Here are some of the latest health and medical news developments, compiled by editors of HealthDay:
Pull Ortho-Evra Birth-Control Patch From Market: Public Citizen
The Ortho-Evra birth control patch exposes women to dangerous levels of estrogen -- posing a possible two-fold increased risk of blood clots -- and should be removed from the market within six months, says a Public Citizen petition filed Thursday with the U.S. Food and Drug Administration.
Compared to women who use standard oral contraceptives, those who use the Ortho-Evra patch experience increased side effects such as breast discomfort, severe menstrual pain, nausea and vomiting, and are more likely to stop using a contraceptive. In addition, the patch doesn't improve birth control, according to evidence compiled by Public Citizen.
Since immediate removal of the Ortho-Evra patch from the market carries the risk that some users may not immediately replace the patch with another form of birth control, Public Citizen suggested a six-month phase-out period. During that time, the patch would be available for refill prescriptions to allow women time to meet with their health-care provider to discuss other forms of birth control.

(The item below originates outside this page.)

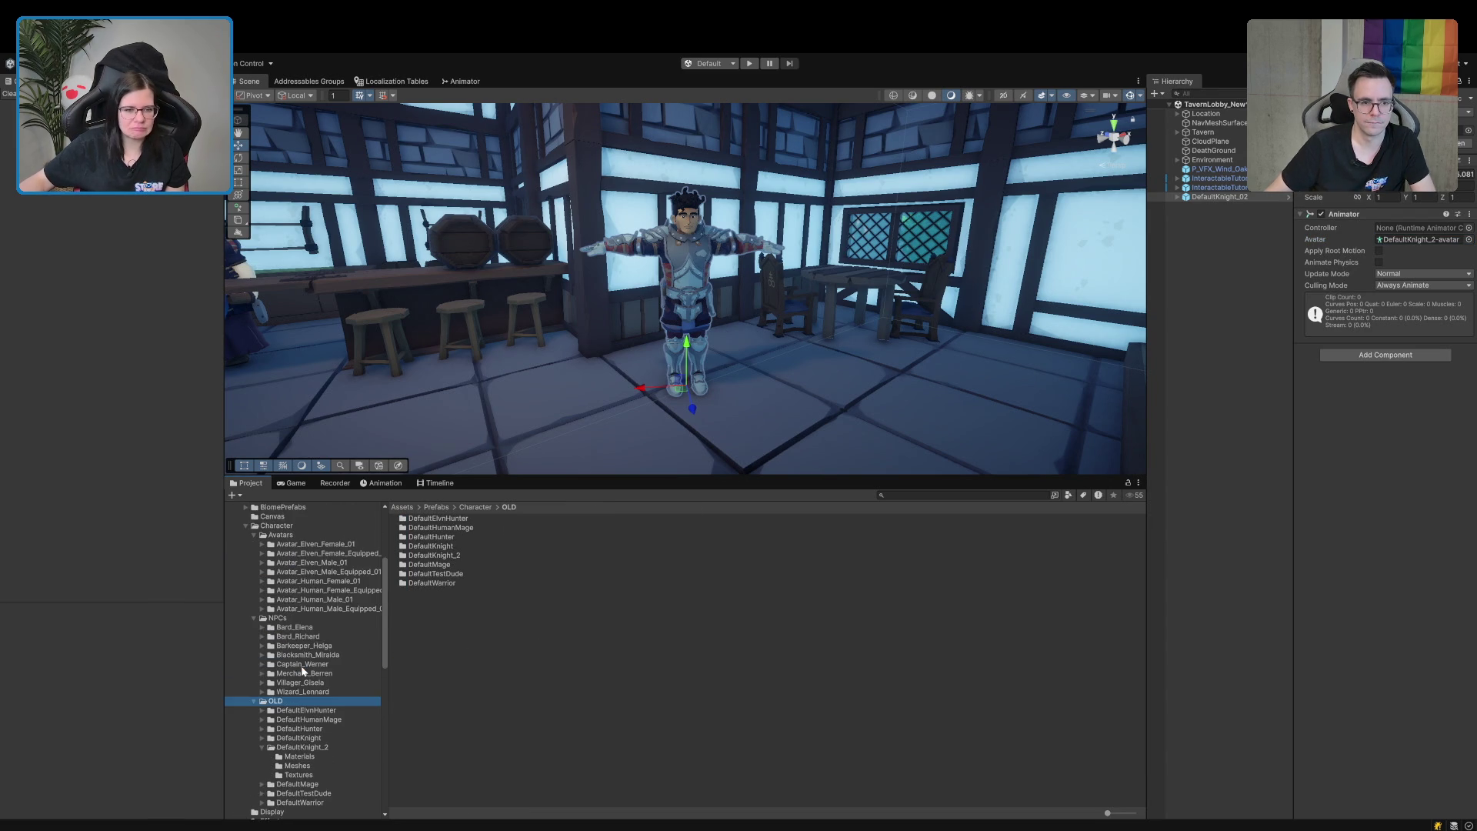
click(424, 649)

"Women deserve a level of risk at least comparable to or less than the pill for their hormonal contraceptive. The absence of any evidence of a unique benefit combined with the considerable safety problems of high-dose, variable estrogen exposure in Ortho-Evra tips the balance of risks and benefits against its availability as a contraceptive." Dr. Sidney Wolfe, director of the Health Research Group at Public Citizen, said in a prepared statement.
The Ortho-Evra patch received FDA approval in 2001.
A spokeswoman for the maker of the patch -- Ortho Women's Health & Urology, a J&J company -- said, "Ortho-Evra is a safe and effective hormonal birth control option when used according to its labeling," the Associated Press reported.
"Hormonal birth control methods have benefits and risks," said Gloria Vanderham. "The approved labeling has always stated the known risks associated with its use."
U.S. Moves to Tighten Medicare Drug Plan Rules
Tighter controls on Medicare Advantage and Medicare prescription drug plan advertising and marketing are being proposed by the U.S. Centers for Medicare and Medicaid Services, the Orlando Sentinel reported.
Door-to-door marketing and unsolicited telemarketing would be banned and there would be stricter limits on commissions for brokers and agents selling the plans under the proposed regulations, which would also forbid sales activities and limit promotional items in health provider waiting rooms and at health information fairs and community meetings.
The new rules were released Thursday and the public can comment on them until July 15. An agency spokesman said the regulations should be in place by Oct. 1, the Sentinel reported.
These plans can provide valuable benefit to seniors and "should not be undermined by the actions of a limited number of unscrupulous sales agents," said Kerry Weems, acting administrator of the Centers for Medicare and Medicaid Services.